Collected data:
- - - - -

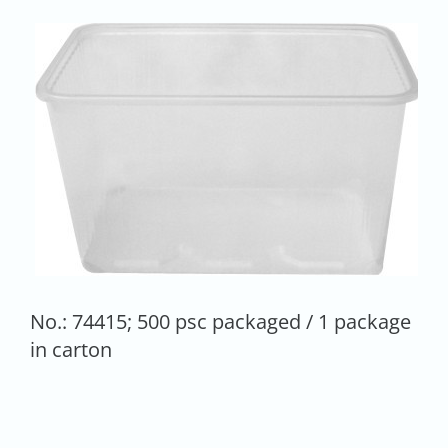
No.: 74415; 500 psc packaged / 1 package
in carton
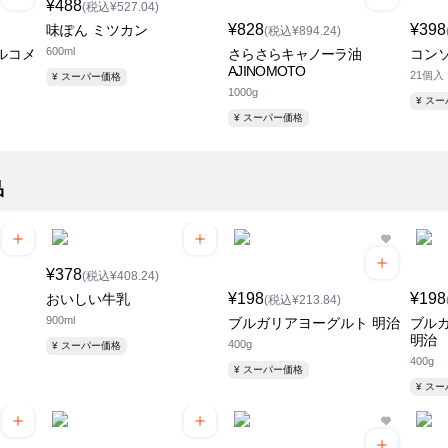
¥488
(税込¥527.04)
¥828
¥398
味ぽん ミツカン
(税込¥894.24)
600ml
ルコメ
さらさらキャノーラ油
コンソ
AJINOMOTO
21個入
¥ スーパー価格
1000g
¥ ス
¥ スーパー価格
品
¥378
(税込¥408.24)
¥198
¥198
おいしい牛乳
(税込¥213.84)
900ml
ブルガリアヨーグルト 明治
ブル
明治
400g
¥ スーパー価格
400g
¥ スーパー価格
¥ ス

- - - - -

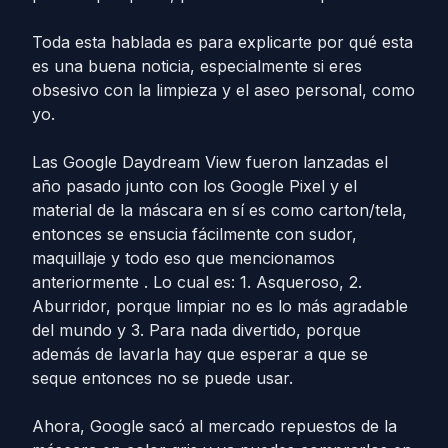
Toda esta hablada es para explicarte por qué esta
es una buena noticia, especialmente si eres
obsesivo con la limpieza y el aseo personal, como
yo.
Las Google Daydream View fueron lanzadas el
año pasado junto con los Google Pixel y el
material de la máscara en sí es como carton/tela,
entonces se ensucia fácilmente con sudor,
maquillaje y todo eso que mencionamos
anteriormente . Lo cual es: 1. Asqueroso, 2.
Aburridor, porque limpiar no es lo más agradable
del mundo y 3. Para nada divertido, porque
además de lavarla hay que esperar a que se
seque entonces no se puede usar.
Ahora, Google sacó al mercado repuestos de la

- - - - -

[Exercise instructions] Check each line of the entries for the word "como", then state the count alone.

[Response to the exercise] 2